+++ Exercise data

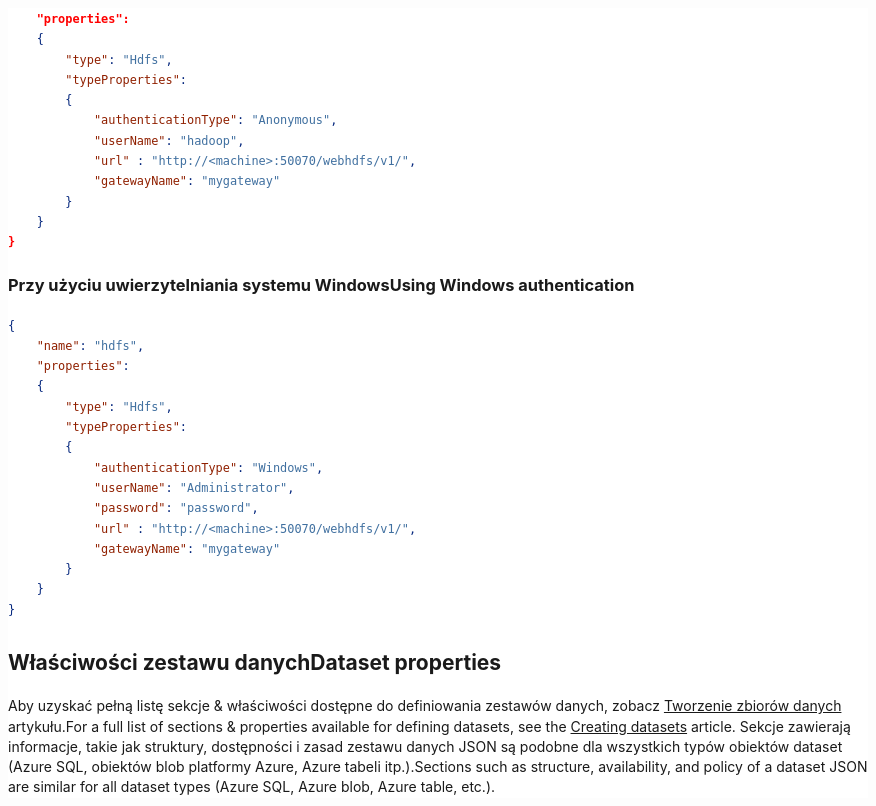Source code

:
 ```JSON
    "properties":
    {
        "type": "Hdfs",
        "typeProperties":
        {
            "authenticationType": "Anonymous",
            "userName": "hadoop",
            "url" : "http://<machine>:50070/webhdfs/v1/",
            "gatewayName": "mygateway"
        }
    }
}
```

### <a name="using-windows-authentication"></a><span data-ttu-id="00493-164">Przy użyciu uwierzytelniania systemu Windows</span><span class="sxs-lookup"><span data-stu-id="00493-164">Using Windows authentication</span></span>

```JSON
{
    "name": "hdfs",
    "properties":
    {
        "type": "Hdfs",
        "typeProperties":
        {
            "authenticationType": "Windows",
            "userName": "Administrator",
            "password": "password",
            "url" : "http://<machine>:50070/webhdfs/v1/",
            "gatewayName": "mygateway"
        }
    }
}
```
## <a name="dataset-properties"></a><span data-ttu-id="00493-165">Właściwości zestawu danych</span><span class="sxs-lookup"><span data-stu-id="00493-165">Dataset properties</span></span>
<span data-ttu-id="00493-166">Aby uzyskać pełną listę sekcje & właściwości dostępne do definiowania zestawów danych, zobacz [Tworzenie zbiorów danych](data-factory-create-datasets.md) artykułu.</span><span class="sxs-lookup"><span data-stu-id="00493-166">For a full list of sections & properties available for defining datasets, see the [Creating datasets](data-factory-create-datasets.md) article.</span></span> <span data-ttu-id="00493-167">Sekcje zawierają informacje, takie jak struktury, dostępności i zasad zestawu danych JSON są podobne dla wszystkich typów obiektów dataset (Azure SQL, obiektów blob platformy Azure, Azure tabeli itp.).</span><span class="sxs-lookup"><span data-stu-id="00493-167">Sections such as structure, availability, and policy of a dataset JSON are similar for all dataset types (Azure SQL, Azure blob, Azure table, etc.).</span></span>
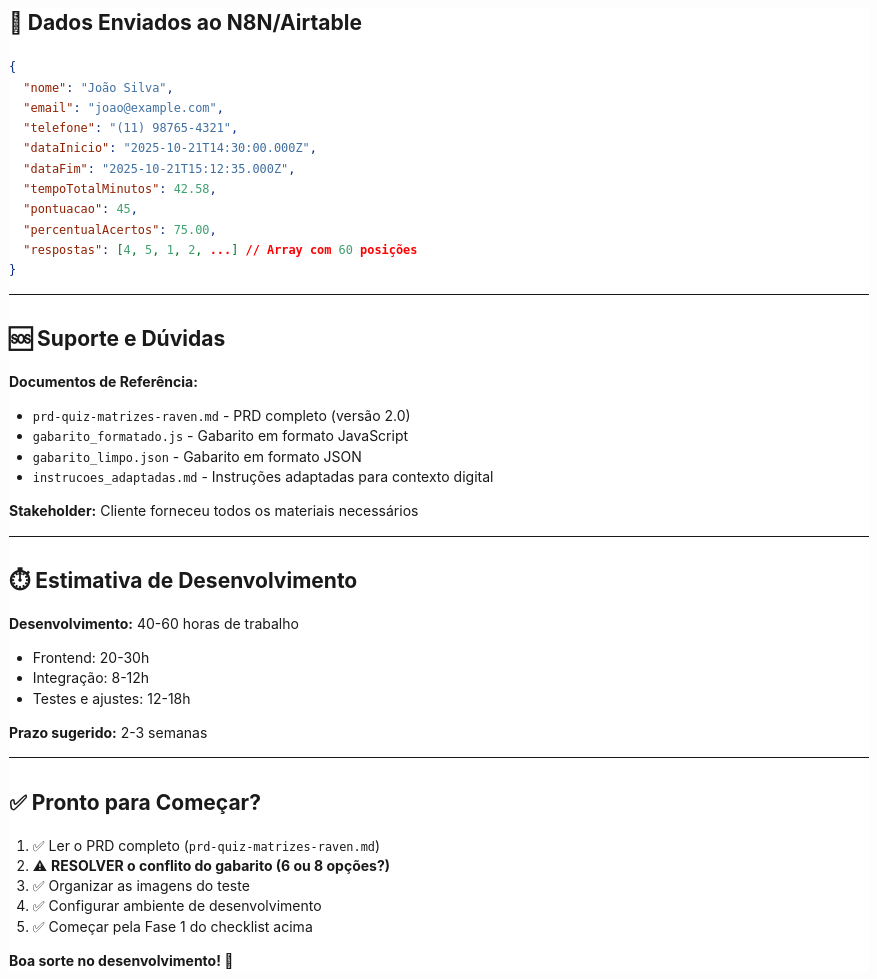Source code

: 
## 📧 Dados Enviados ao N8N/Airtable

```json
{
  "nome": "João Silva",
  "email": "joao@example.com",
  "telefone": "(11) 98765-4321",
  "dataInicio": "2025-10-21T14:30:00.000Z",
  "dataFim": "2025-10-21T15:12:35.000Z",
  "tempoTotalMinutos": 42.58,
  "pontuacao": 45,
  "percentualAcertos": 75.00,
  "respostas": [4, 5, 1, 2, ...] // Array com 60 posições
}
```

---

## 🆘 Suporte e Dúvidas

**Documentos de Referência:**
- `prd-quiz-matrizes-raven.md` - PRD completo (versão 2.0)
- `gabarito_formatado.js` - Gabarito em formato JavaScript
- `gabarito_limpo.json` - Gabarito em formato JSON
- `instrucoes_adaptadas.md` - Instruções adaptadas para contexto digital

**Stakeholder:** Cliente forneceu todos os materiais necessários

---

## ⏱️ Estimativa de Desenvolvimento

**Desenvolvimento:** 40-60 horas de trabalho
- Frontend: 20-30h
- Integração: 8-12h
- Testes e ajustes: 12-18h

**Prazo sugerido:** 2-3 semanas

---

## ✅ Pronto para Começar?

1. ✅ Ler o PRD completo (`prd-quiz-matrizes-raven.md`)
2. ⚠️ **RESOLVER o conflito do gabarito (6 ou 8 opções?)**
3. ✅ Organizar as imagens do teste
4. ✅ Configurar ambiente de desenvolvimento
5. ✅ Começar pela Fase 1 do checklist acima

**Boa sorte no desenvolvimento! 🚀**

++++++

**Assignment**: All of the data above should be printed again exactly, though none of the pictures belong in the copy.

**Result of the exercise**:
Source code

:
 ```JSON
    "properties":
    {
        "type": "Hdfs",
        "typeProperties":
        {
            "authenticationType": "Anonymous",
            "userName": "hadoop",
            "url" : "http://<machine>:50070/webhdfs/v1/",
            "gatewayName": "mygateway"
        }
    }
}
```

### <a name="using-windows-authentication"></a><span data-ttu-id="00493-164">Przy użyciu uwierzytelniania systemu Windows</span><span class="sxs-lookup"><span data-stu-id="00493-164">Using Windows authentication</span></span>

```JSON
{
    "name": "hdfs",
    "properties":
    {
        "type": "Hdfs",
        "typeProperties":
        {
            "authenticationType": "Windows",
            "userName": "Administrator",
            "password": "password",
            "url" : "http://<machine>:50070/webhdfs/v1/",
            "gatewayName": "mygateway"
        }
    }
}
```
## <a name="dataset-properties"></a><span data-ttu-id="00493-165">Właściwości zestawu danych</span><span class="sxs-lookup"><span data-stu-id="00493-165">Dataset properties</span></span>
<span data-ttu-id="00493-166">Aby uzyskać pełną listę sekcje & właściwości dostępne do definiowania zestawów danych, zobacz [Tworzenie zbiorów danych](data-factory-create-datasets.md) artykułu.</span><span class="sxs-lookup"><span data-stu-id="00493-166">For a full list of sections & properties available for defining datasets, see the [Creating datasets](data-factory-create-datasets.md) article.</span></span> <span data-ttu-id="00493-167">Sekcje zawierają informacje, takie jak struktury, dostępności i zasad zestawu danych JSON są podobne dla wszystkich typów obiektów dataset (Azure SQL, obiektów blob platformy Azure, Azure tabeli itp.).</span><span class="sxs-lookup"><span data-stu-id="00493-167">Sections such as structure, availability, and policy of a dataset JSON are similar for all dataset types (Azure SQL, Azure blob, Azure table, etc.).</span></span>
Source code

: 
## 📧 Dados Enviados ao N8N/Airtable

```json
{
  "nome": "João Silva",
  "email": "joao@example.com",
  "telefone": "(11) 98765-4321",
  "dataInicio": "2025-10-21T14:30:00.000Z",
  "dataFim": "2025-10-21T15:12:35.000Z",
  "tempoTotalMinutos": 42.58,
  "pontuacao": 45,
  "percentualAcertos": 75.00,
  "respostas": [4, 5, 1, 2, ...] // Array com 60 posições
}
```

---

## 🆘 Suporte e Dúvidas

**Documentos de Referência:**
- `prd-quiz-matrizes-raven.md` - PRD completo (versão 2.0)
- `gabarito_formatado.js` - Gabarito em formato JavaScript
- `gabarito_limpo.json` - Gabarito em formato JSON
- `instrucoes_adaptadas.md` - Instruções adaptadas para contexto digital

**Stakeholder:** Cliente forneceu todos os materiais necessários

---

## ⏱️ Estimativa de Desenvolvimento

**Desenvolvimento:** 40-60 horas de trabalho
- Frontend: 20-30h
- Integração: 8-12h
- Testes e ajustes: 12-18h

**Prazo sugerido:** 2-3 semanas

---

## ✅ Pronto para Começar?

1. ✅ Ler o PRD completo (`prd-quiz-matrizes-raven.md`)
2. ⚠️ **RESOLVER o conflito do gabarito (6 ou 8 opções?)**
3. ✅ Organizar as imagens do teste
4. ✅ Configurar ambiente de desenvolvimento
5. ✅ Começar pela Fase 1 do checklist acima

**Boa sorte no desenvolvimento! 🚀**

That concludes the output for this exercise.